Cuboid#
- class pinnx.geometry.Cuboid(xmin, xmax)[source]#
- Parameters:
xmin – Coordinate of bottom left corner.
xmax – Coordinate of top right corner.
- boundary_constraint_factor(x, smoothness='C0+', where=None, inside=True)[source]#
Compute the hard constraint factor at x for the boundary.
This function is used for the hard-constraint methods in Physics-Informed Neural Networks (PINNs). The hard constraint factor satisfies the following properties:
The function is zero on the boundary and positive elsewhere.
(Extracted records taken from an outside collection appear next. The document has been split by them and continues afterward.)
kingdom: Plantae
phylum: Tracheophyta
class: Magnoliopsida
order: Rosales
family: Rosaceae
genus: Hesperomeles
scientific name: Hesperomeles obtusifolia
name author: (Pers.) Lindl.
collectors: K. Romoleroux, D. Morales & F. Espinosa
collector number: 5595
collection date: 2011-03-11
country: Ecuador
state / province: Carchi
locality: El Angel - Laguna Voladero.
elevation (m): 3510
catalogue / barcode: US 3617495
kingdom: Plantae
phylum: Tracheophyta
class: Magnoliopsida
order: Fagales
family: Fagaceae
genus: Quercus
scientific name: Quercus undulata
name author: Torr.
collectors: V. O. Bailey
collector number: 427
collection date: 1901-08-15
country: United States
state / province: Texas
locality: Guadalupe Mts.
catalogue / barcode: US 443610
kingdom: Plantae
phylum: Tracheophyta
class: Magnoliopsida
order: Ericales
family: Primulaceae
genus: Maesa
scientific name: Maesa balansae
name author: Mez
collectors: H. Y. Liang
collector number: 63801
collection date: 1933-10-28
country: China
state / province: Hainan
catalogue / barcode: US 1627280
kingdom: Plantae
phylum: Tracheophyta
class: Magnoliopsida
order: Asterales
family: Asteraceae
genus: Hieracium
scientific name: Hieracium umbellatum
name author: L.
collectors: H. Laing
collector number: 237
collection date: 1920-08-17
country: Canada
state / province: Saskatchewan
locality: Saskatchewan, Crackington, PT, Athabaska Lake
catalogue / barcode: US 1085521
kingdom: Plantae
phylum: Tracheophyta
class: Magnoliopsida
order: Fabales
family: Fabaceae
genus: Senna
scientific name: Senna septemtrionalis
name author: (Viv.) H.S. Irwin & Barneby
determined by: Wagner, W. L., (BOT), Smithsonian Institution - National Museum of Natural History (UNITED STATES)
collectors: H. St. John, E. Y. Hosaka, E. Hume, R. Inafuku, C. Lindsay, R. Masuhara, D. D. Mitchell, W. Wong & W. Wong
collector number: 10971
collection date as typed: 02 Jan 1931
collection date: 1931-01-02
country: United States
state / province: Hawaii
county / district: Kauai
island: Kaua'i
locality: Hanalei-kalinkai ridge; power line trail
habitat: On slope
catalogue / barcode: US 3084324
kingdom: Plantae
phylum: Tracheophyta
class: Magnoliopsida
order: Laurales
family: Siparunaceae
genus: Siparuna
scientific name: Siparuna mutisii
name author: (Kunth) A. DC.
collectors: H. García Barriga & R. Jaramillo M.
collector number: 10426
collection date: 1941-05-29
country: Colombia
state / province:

The function is at least continuous.
In the ansatz boundary_constraint_factor(x) * NN(x) + boundary_condition(x), when x is on the boundary, boundary_constraint_factor(x) will be zero, making the ansatz be the boundary condition, which in turn makes the boundary condition a “hard constraint”.
- Parameters:
x – A 2D array of shape (n, dim), where n is the number of points and dim is the dimension of the geometry. Note that x should be a tensor type of backend (e.g., tf.Tensor or torch.Tensor), not a numpy array.
smoothness (
Literal['C0','C0+','Cinf']) –A string to specify the smoothness of the distance function, e.g., “C0”, “C0+”, “Cinf”. “C0” is the least smooth, “Cinf” is the most smooth. Default is “C0+”.
C0
The distance function is continuous but may not be non-differentiable. But the set of non-differentiable points should have measure zero, which makes the probability of the collocation point falling in this set be zero.
C0+
The distance function is continuous and differentiable almost everywhere. The non-differentiable points can only appear on boundaries. If the points in x are all inside or outside the geometry, the distance function is smooth.
Cinf
The distance function is continuous and differentiable at any order on any points. This option may result in a polynomial of HIGH order.
where (
Optional[Literal['back','front','left','right','bottom','top']]) – A string to specify which part of the boundary to compute the distance. “back”: x[0] = xmin[0], “front”: x[0] = xmax[0], “left”: x[1] = xmin[1], “right”: x[1] = xmax[1], “bottom”: x[2] = xmin[2], “top”: x[2] = xmax[2]. If None, compute the distance to the whole boundary. Default is None.inside (
bool) – The x is either inside or outside the geometry. The cases where there are both points inside and points outside the geometry are NOT allowed. NOTE: currently only support inside=True.
- Returns:
A tensor of a type determined by the backend, which will have a shape of (n, 1). Each element in the tensor corresponds to the computed distance value for the respective point in x.